What is being asked:
In the article below about the Ashley Madison settlement, how much did the US Federal Trade Commission charge Ruby Corp.?

Extract to read:
=== Section Start ===

Ashley Madison's parent company, Ruby Corp., will be forced to pay a large settlement for failing to adequately protects its customers' data. Ruby Corp. has been charged US$1.6 million (£1.2 million) by the US Federal Trade Commission (FTC) after investigators found that not only had the company failed to adequately protect its customers' data but employed a number of tricks to obscure that fact.
The New York Attorney General's office said that Ashley Madison's data security practices were ‘lax'. The company did not maintain documented security policies, use multi-factor authentication or train staff to adequate levels.
Eric Schneiderman, the New York Attorney General said in a statement that, “this settlement should send a clear message to all companies doing business online that reckless disregard for data security will not be tolerated.”
More than that, the company actively deceived users about its security practices among other things. Ashley Madison, given the nature of its activity, billed itself as a “100 percent discreet service” and “100% percent secure”, even giving itself something called a “trusted security award” which was apparently not awarded by any certificator.

=== Section End ===

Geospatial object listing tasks
=== Section Start ===

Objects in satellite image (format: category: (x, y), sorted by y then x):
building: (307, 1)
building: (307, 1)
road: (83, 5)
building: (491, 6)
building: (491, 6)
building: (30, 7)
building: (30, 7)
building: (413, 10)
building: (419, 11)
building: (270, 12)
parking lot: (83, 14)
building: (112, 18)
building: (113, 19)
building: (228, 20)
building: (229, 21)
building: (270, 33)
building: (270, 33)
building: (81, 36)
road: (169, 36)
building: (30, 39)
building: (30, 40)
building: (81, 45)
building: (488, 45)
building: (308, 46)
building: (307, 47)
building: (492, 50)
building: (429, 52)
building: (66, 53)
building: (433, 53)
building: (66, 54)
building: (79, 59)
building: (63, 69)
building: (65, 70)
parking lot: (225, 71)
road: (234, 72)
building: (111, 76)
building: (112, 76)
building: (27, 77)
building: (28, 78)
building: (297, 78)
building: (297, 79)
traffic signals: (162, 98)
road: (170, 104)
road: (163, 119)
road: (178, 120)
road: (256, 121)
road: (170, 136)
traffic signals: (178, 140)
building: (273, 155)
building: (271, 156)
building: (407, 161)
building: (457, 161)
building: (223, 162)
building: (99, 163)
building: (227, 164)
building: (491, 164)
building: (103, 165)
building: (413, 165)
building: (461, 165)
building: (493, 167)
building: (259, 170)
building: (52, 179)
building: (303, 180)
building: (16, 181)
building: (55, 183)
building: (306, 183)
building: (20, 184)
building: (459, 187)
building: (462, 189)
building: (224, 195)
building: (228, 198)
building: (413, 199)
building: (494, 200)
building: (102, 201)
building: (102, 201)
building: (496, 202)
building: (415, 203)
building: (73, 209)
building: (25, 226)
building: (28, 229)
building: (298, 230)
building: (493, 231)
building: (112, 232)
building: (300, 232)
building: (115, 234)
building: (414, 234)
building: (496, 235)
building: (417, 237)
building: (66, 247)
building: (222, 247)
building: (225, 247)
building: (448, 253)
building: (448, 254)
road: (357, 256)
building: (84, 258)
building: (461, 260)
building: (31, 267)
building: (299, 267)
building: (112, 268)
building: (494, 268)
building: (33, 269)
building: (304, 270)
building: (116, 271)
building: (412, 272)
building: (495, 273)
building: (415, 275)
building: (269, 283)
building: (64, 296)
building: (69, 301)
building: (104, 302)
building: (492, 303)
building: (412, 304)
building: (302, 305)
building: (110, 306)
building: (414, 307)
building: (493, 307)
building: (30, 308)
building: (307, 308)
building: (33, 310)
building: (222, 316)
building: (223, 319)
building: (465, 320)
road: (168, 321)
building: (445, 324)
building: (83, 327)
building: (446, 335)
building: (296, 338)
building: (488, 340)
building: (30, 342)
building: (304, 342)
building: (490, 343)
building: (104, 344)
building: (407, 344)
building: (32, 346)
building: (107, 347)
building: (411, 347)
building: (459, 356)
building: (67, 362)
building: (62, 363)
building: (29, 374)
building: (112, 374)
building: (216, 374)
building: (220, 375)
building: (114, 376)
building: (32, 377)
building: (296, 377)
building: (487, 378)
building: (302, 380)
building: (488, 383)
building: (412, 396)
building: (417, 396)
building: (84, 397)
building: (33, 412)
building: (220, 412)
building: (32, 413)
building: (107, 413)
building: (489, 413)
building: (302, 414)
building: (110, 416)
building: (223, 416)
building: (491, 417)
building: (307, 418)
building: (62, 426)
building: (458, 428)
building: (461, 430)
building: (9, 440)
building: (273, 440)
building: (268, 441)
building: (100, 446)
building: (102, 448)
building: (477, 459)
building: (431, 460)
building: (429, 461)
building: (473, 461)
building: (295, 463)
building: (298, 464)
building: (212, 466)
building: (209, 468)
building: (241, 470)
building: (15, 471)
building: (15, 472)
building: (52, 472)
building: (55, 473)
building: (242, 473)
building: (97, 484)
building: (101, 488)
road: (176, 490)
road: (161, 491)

=== Section End ===

Result below:
US$1.6 million (£1.2 million).